It would still be nice to see an additional part of the equipment profile specific to extract equipment. As it happens, the gravity calculations are purely mechanical and require no interesting inputs other than post-boil volume, which I can predict with low-but-adequate precision. (I boiled 3 gal yesterday and I roughly ended with a loss of 0.75 gal -- for my purpose, that measurement is definitely good enough.) When I did go to the View Quick Water dialog, I was also getting "too much kettle loss" warnings -- I couldn't tell if that was actually true or not. (But my OG yesterday was indeed dramatically off, I blew past it by some 30 points. Something, but perhaps multiple things, went very sideways.)

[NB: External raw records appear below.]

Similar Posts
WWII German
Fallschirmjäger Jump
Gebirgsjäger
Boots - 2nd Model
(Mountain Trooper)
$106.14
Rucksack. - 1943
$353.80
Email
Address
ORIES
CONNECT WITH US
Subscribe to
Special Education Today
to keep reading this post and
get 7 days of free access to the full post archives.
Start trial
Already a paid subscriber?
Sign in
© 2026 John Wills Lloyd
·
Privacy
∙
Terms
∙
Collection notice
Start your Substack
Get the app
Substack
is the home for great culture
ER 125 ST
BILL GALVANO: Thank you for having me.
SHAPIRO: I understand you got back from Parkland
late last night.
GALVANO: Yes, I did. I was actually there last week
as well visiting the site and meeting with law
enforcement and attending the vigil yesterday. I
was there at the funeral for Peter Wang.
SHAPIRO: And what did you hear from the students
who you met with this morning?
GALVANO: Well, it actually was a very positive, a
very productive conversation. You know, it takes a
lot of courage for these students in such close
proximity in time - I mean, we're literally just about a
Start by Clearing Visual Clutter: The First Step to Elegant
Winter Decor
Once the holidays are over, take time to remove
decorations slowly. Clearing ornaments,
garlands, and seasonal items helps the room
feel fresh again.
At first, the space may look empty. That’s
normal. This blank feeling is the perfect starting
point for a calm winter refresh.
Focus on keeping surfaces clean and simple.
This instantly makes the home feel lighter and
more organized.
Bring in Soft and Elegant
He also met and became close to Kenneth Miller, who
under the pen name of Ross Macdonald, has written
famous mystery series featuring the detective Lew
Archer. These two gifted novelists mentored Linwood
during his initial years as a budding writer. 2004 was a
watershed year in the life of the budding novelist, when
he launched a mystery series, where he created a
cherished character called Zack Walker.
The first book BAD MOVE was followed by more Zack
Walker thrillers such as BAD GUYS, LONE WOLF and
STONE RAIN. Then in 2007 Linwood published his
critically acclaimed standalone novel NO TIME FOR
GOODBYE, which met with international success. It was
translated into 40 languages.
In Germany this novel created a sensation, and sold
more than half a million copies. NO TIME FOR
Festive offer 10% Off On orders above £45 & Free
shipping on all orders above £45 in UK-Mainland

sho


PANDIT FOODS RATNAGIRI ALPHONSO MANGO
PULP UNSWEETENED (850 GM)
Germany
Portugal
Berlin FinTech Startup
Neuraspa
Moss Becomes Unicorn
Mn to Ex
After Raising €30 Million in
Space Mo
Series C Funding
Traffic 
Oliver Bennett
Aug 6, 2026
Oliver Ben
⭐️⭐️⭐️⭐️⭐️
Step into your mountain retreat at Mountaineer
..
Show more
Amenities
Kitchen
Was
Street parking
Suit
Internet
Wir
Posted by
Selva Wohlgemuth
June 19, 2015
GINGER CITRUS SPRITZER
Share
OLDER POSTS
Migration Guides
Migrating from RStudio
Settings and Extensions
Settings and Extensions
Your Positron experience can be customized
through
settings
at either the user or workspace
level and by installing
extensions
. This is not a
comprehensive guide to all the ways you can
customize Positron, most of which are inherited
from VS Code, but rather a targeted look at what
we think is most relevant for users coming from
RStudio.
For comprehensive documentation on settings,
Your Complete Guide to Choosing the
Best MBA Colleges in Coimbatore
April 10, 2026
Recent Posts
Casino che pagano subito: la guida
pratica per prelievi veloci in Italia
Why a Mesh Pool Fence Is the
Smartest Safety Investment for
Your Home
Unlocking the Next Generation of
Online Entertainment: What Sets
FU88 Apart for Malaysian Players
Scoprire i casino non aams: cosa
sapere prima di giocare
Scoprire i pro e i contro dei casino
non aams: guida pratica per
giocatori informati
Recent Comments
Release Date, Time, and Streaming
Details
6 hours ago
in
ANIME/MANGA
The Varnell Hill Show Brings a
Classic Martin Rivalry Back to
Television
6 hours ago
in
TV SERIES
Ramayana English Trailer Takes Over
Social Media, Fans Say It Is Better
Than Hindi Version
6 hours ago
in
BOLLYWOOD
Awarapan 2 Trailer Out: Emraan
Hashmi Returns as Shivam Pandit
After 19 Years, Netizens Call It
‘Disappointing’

But thanks for the tips on the mash guidelines: it wasn't clear to me how the mash types affected an extract brew water calculation.
 
Thanks for getting after it. I saw some odd results from the "Calc" button on the recipe builder: I think that's how I ended up down this rabbit hole in the first place. (It happens -- from one software engineer to another, no worries)

It would still be nice to see an additional part of the equipment profile specific to extract equipment. As it happens, the gravity calculations are purely mechanical and require no interesting inputs other than post-boil volume, which I can predict with low-but-adequate precision. (I boiled 3 gal yesterday and I roughly ended with a loss of 0.75 gal -- for my purpose, that measurement is definitely good enough.) When I did go to the View Quick Water dialog, I was also getting "too much kettle loss" warnings -- I couldn't tell if that was actually true or not. (But my OG yesterday was indeed dramatically off, I blew past it by some 30 points. Something, but perhaps multiple things, went very sideways.)

But thanks for the tips on the mash guidelines: it wasn't clear to me how the mash types affected an extract brew water calculation.
Another potential point of explanation is that when you top off with water, wort doesnt really mix very well.

It's best to measure the post boil gravity directly, then use a dilution calculator to determine what your resulting OG will be after topping off, or reversily, to use the dilution calculator to determine how much water to add to hit your intended OG. (It's just basic dilution algebra if you'd prefer to do by hand, nothing weird going on there).
 
I got there in two stages: one, that I have to do that measurement, and two, that the math is indeed mechanical. Five minutes in a spreadsheet and I had my dilution calculator.
 
I got there in two stages: one, that I have to do that measurement, and two, that the math is indeed mechanical. Five minutes in a spreadsheet and I had my dilution calculator.
As long as you remember the amount of extract in the wort is constant, dilution calculations are really easy.